To: graphicsguru who wrote (239612)8/30/2007 7:46:03 PM
From: pgerassiRead Replies (1) | Respond to of 275872
 
Dear Graphicsguru:

Actually as the hops go up, speculation averages worse. Rewind costs get multiplied by a factor of four (or so) for every hop speculated because the number of corner cases grows exponentially as the hops increase. So do the possible targets involved and that includes I/O targets (DMA, RAID, and Network Controllers plus GPUs to name a few). They too have to unwind and they usually have longer latencies due to slower clocks and longer pipelines.

Soon the savings are buried under the costs when things don't go right. I would think Intel would add a flag to turn off coherency speculation until its widely considered to be "safe". That way, if a mission critical user doesn't want to worry, the iffy parts can be deactivated for a performance penalty.
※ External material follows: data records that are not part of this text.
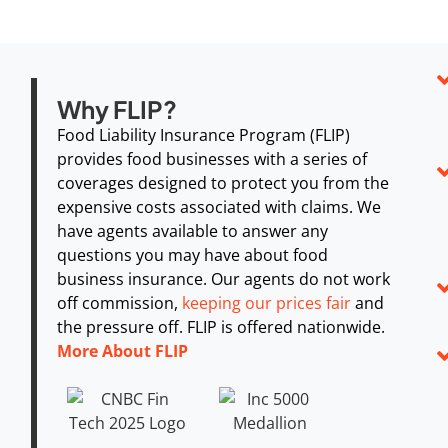
Why FLIP?
Food Liability Insurance Program (FLIP)
provides food businesses with a series of
coverages designed to protect you from the
expensive costs associated with claims. We
have agents available to answer any
questions you may have about food
business insurance. Our agents do not work
off commission,
keeping our prices fair
and
the pressure off. FLIP is offered nationwide.
More About FLIP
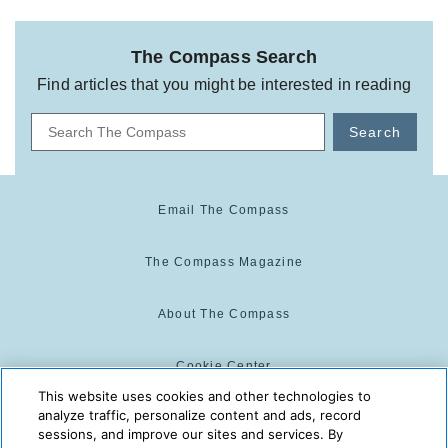
The Compass Search
Find articles that you might be interested in reading
Search
Email The Compass
The Compass Magazine
About The Compass
Cookie Center
This website uses cookies and other technologies to
analyze traffic, personalize content and ads, record
Cookie Policy
sessions, and improve our sites and services. By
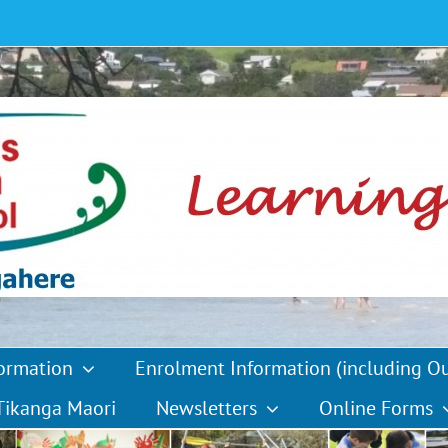
formation
Enrolment Information (including O
Tikanga Maori
Newsletters
Online Forms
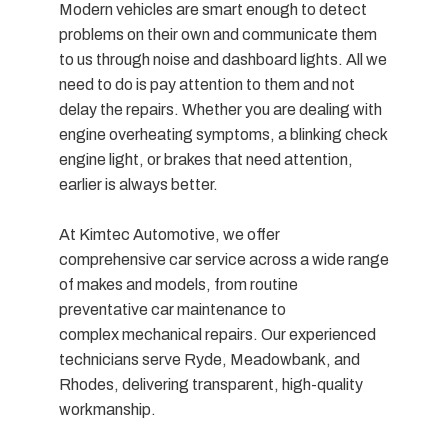
Modern vehicles are smart enough to detect
problems on their own and communicate them
to us through noise and dashboard lights. All we
need to do is pay attention to them and not
delay the repairs. Whether you are dealing with
engine overheating symptoms, a blinking check
engine light, or brakes that need attention,
earlier is always better.
At Kimtec Automotive, we offer
comprehensive car service across a wide range
of makes and models, from routine
preventative car maintenance to
complex mechanical repairs. Our experienced
technicians serve Ryde, Meadowbank, and
Rhodes, delivering transparent, high-quality
workmanship.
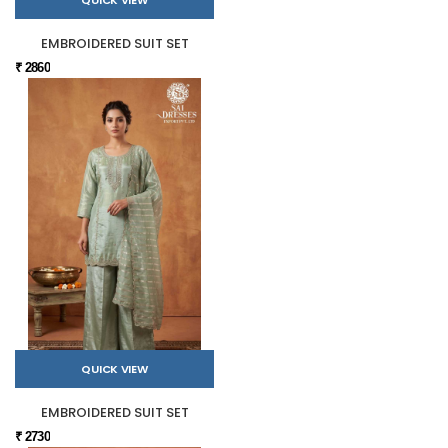
EMBROIDERED SUIT SET
₹ 2860
QUICK VIEW
EMBROIDERED SUIT SET
₹ 2730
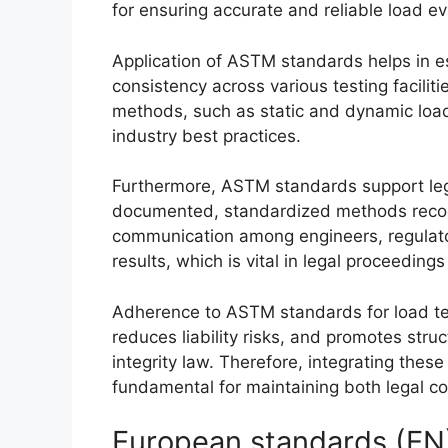
for ensuring accurate and reliable load ev
Application of ASTM standards helps in e
consistency across various testing faciliti
methods, such as static and dynamic load 
industry best practices.
Furthermore, ASTM standards support leg
documented, standardized methods recogni
communication among engineers, regulator
results, which is vital in legal proceedings
Adherence to ASTM standards for load te
reduces liability risks, and promotes struc
integrity law. Therefore, integrating thes
fundamental for maintaining both legal c
European standards (EN) 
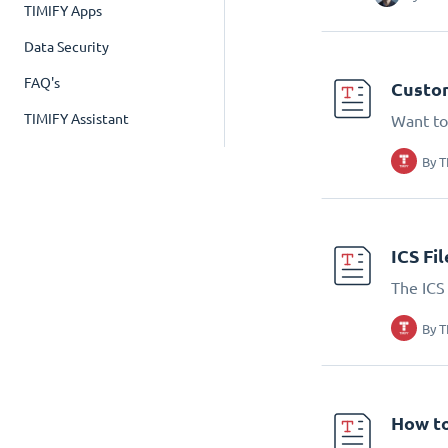
TIMIFY Apps
Data Security
FAQ's
Custom
TIMIFY Assistant
Want to
By
T
ICS Fi
The ICS 
By
T
How to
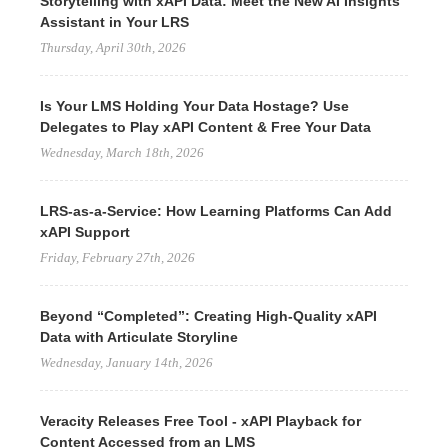
Storytelling with xAPI Data: Meet the New AI Insights
Assistant in Your LRS
Thursday, April 30th, 2026
Is Your LMS Holding Your Data Hostage? Use
Delegates to Play xAPI Content & Free Your Data
Wednesday, March 18th, 2026
LRS-as-a-Service: How Learning Platforms Can Add
xAPI Support
Friday, February 27th, 2026
Beyond “Completed”: Creating High-Quality xAPI
Data with Articulate Storyline
Wednesday, January 14th, 2026
Veracity Releases Free Tool - xAPI Playback for
Content Accessed from an LMS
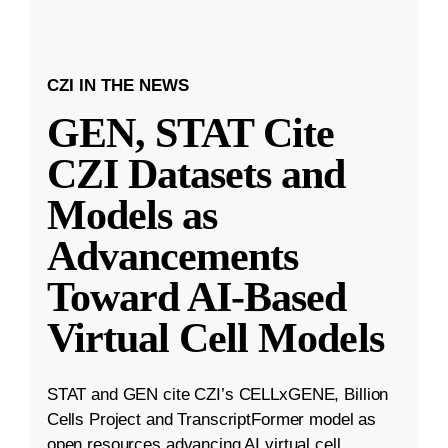
CZI IN THE NEWS
GEN, STAT Cite
CZI Datasets and
Models as
Advancements
Toward AI-Based
Virtual Cell Models
STAT and GEN cite CZI’s CELLxGENE, Billion
Cells Project and TranscriptFormer model as
open resources advancing AI virtual cell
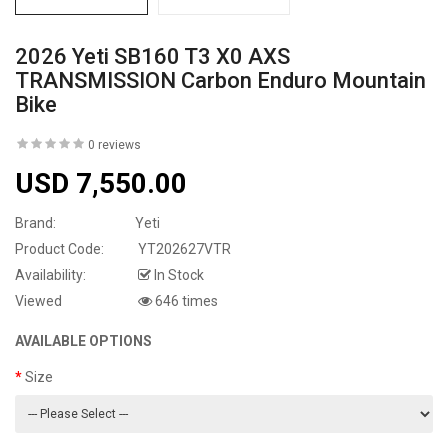
2026 Yeti SB160 T3 X0 AXS
TRANSMISSION Carbon Enduro Mountain
Bike
0 reviews
USD 7,550.00
Brand:
Yeti
Product Code:
YT202627VTR
Availability:
In Stock
Viewed
646 times
AVAILABLE OPTIONS
Size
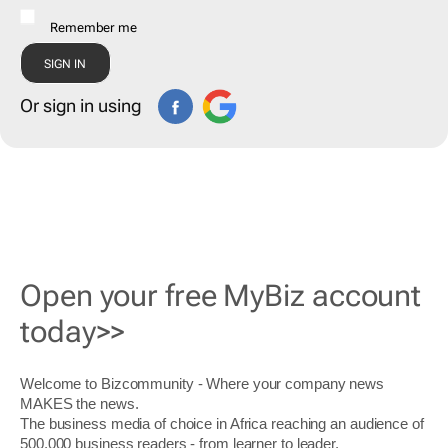
Remember me
Or sign in using
Open your free MyBiz account
today>>
Welcome to Bizcommunity - Where your company news
MAKES the news.
The business media of choice in Africa reaching an audience of
500,000 business readers - from learner to leader.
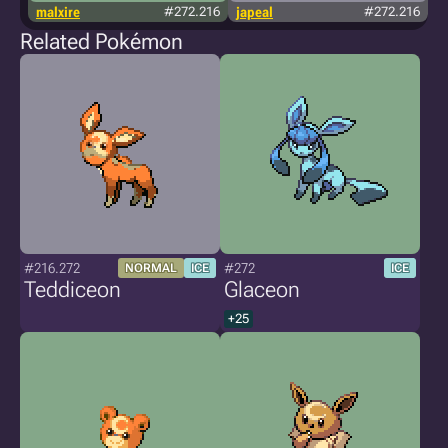
malxire
#272.216
japeal
#272.216
Related Pokémon
#216.272
#272
NORMAL
ICE
ICE
Teddiceon
Glaceon
+25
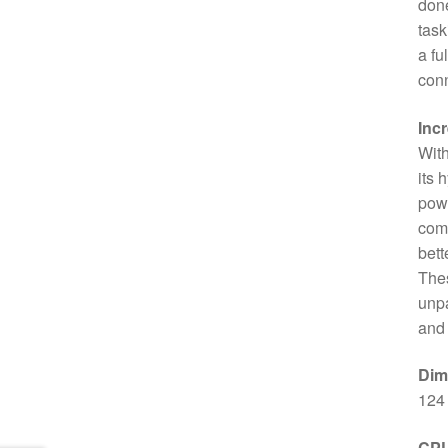
done
task
a fu
conn
Inc
With
its 
powe
comp
bett
Thes
unpa
and 
Dim
124
CP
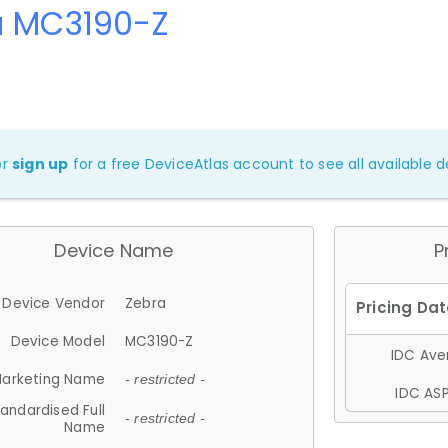
a MC3190-Z
or
sign up
for a free DeviceAtlas account to see all available de
Device Name
P
Device Vendor
Zebra
Device Model
MC3190-Z
IDC Aver
arketing Name
- restricted -
IDC ASP
andardised Full
- restricted -
Name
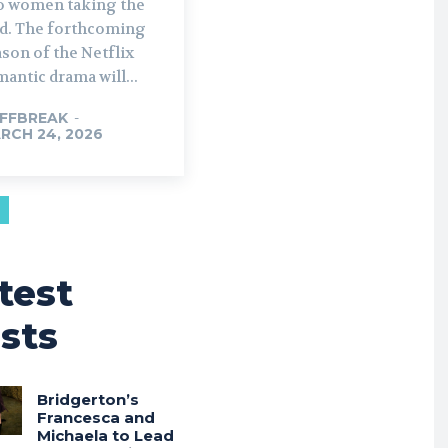
o women taking the
rthcoming
son of the Netflix
antic drama will...
FFBREAK
-
RCH 24, 2026
test
sts
Bridgerton’s
Francesca and
Michaela to Lead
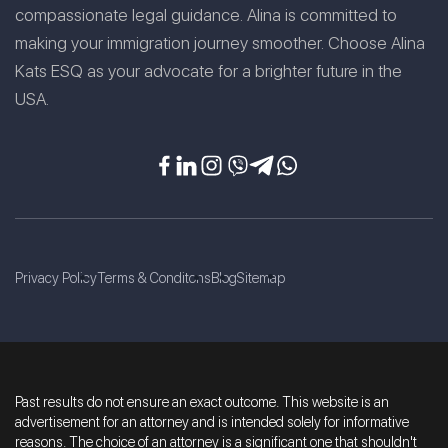
compassionate legal guidance. Alina is committed to
making your immigration journey smoother. Choose Alina
Kats ESQ as your advocate for a brighter future in the
USA.
Privacy Policy
Terms & Conditons
Blog
Sitemap
Past results do not ensure an exact outcome. This website is an
advertisement for an attorney and is intended solely for informative
reasons. The choice of an attorney is a significant one that shouldn't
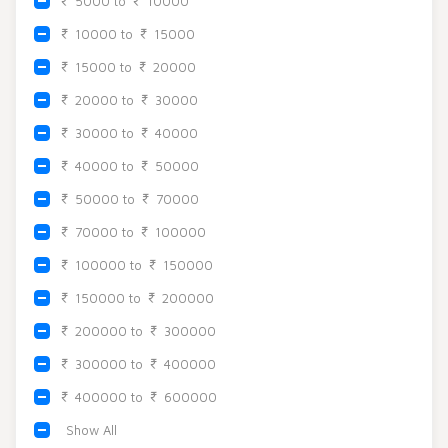
5000 to
10000
Beadora by Lavya Jewels
Contact
10000 to
15000
15000 to
20000
20000 to
30000
30000 to
40000
40000 to
50000
50000 to
70000
70000 to
100000
100000 to
150000
150000 to
200000
200000 to
300000
300000 to
400000
400000 to
600000
Show All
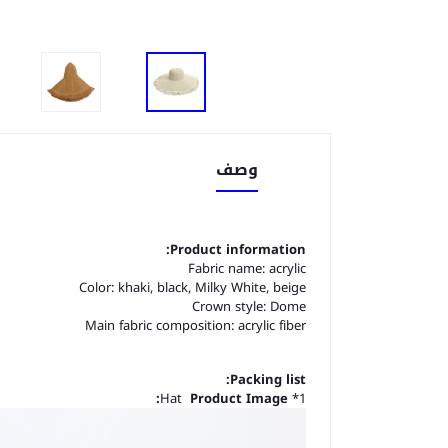
وصف
Product information:
Fabric name: acrylic
Color: khaki, black, Milky White, beige
Crown style: Dome
Main fabric composition: acrylic fiber
Packing list:
Product Image:
1* Hat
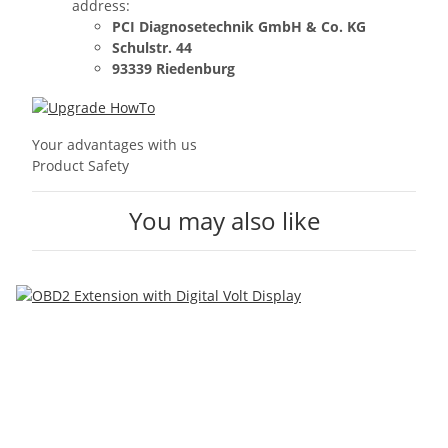
address:
PCI Diagnosetechnik GmbH & Co. KG
Schulstr. 44
93339 Riedenburg
Your advantages with us
Product Safety
You may also like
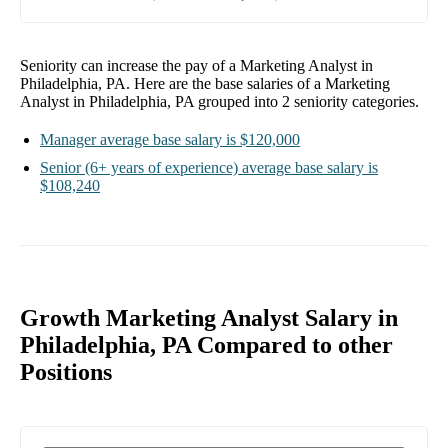
Seniority can increase the pay of a
Marketing Analyst in
Philadelphia, PA
. Here are the base salaries of a
Marketing
Analyst in Philadelphia, PA
grouped into
2
seniority categories.
Manager
average base salary is
$120,000
Senior
(6+ years of experience)
average base salary is
$108,240
Growth Marketing Analyst Salary in
Philadelphia, PA Compared to other
Positions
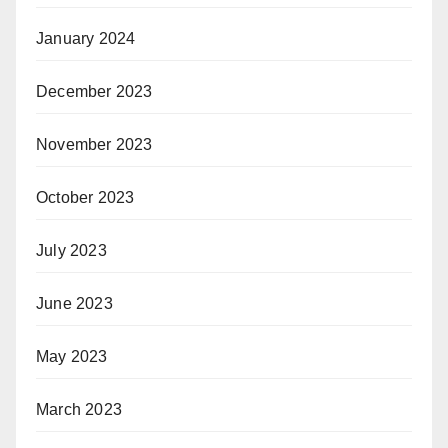
January 2024
December 2023
November 2023
October 2023
July 2023
June 2023
May 2023
March 2023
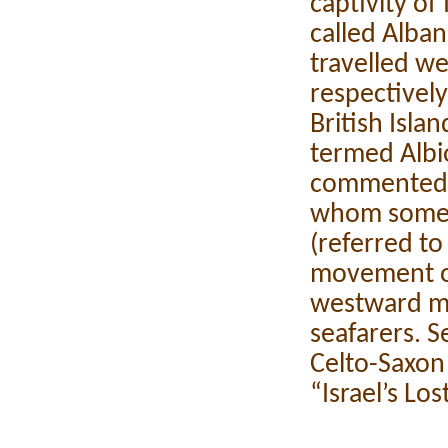
captivity of 
called Alban
travelled w
respectively
British Isla
termed Albi
commented on
whom some p
(referred t
movement o
westward m
seafarers. S
Celto-Saxon 
“Israel’s Lo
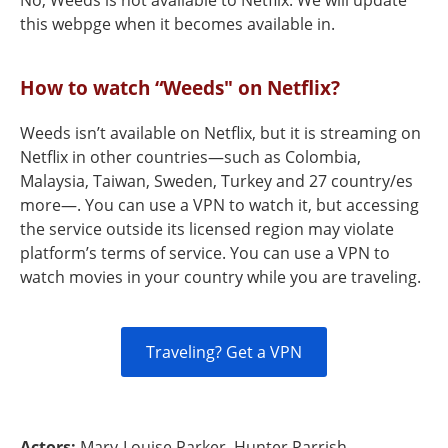
No, Weeds is not available to Netflix. We will update
this webpge when it becomes available in.
How to watch “Weeds" on Netflix?
Weeds isn’t available on Netflix, but it is streaming on
Netflix in other countries—such as Colombia,
Malaysia, Taiwan, Sweden, Turkey and 27 country/es
more—. You can use a VPN to watch it, but accessing
the service outside its licensed region may violate
platform’s terms of service. You can use a VPN to
watch movies in your country while you are traveling.
Traveling? Get a VPN
Actors:
Mary-Louise Parker, Hunter Parrish,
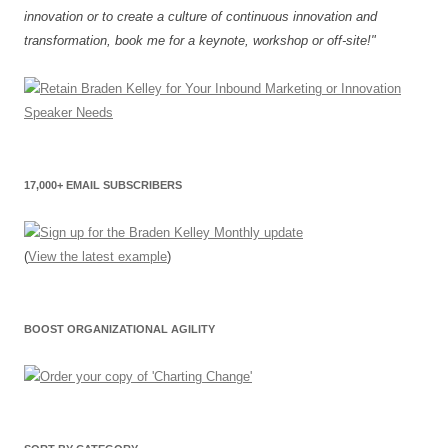
innovation or to create a culture of continuous innovation and
transformation, book me for a keynote, workshop or off-site!"
17,000+ EMAIL SUBSCRIBERS
(
View the latest example
)
BOOST ORGANIZATIONAL AGILITY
Intel will have a lot of egg on its face if, like Hyperthreading, turning it off actually increases performance in most cases.

Pete



To: graphicsguru who wrote (239612)8/30/2007 8:04:07 PM
From: combjellyRespond to of 275872
 
"In fact the speculation should yield a bigger payoff for
large NUMA systems."

Can't argue with that. But the complexities make it unlikely.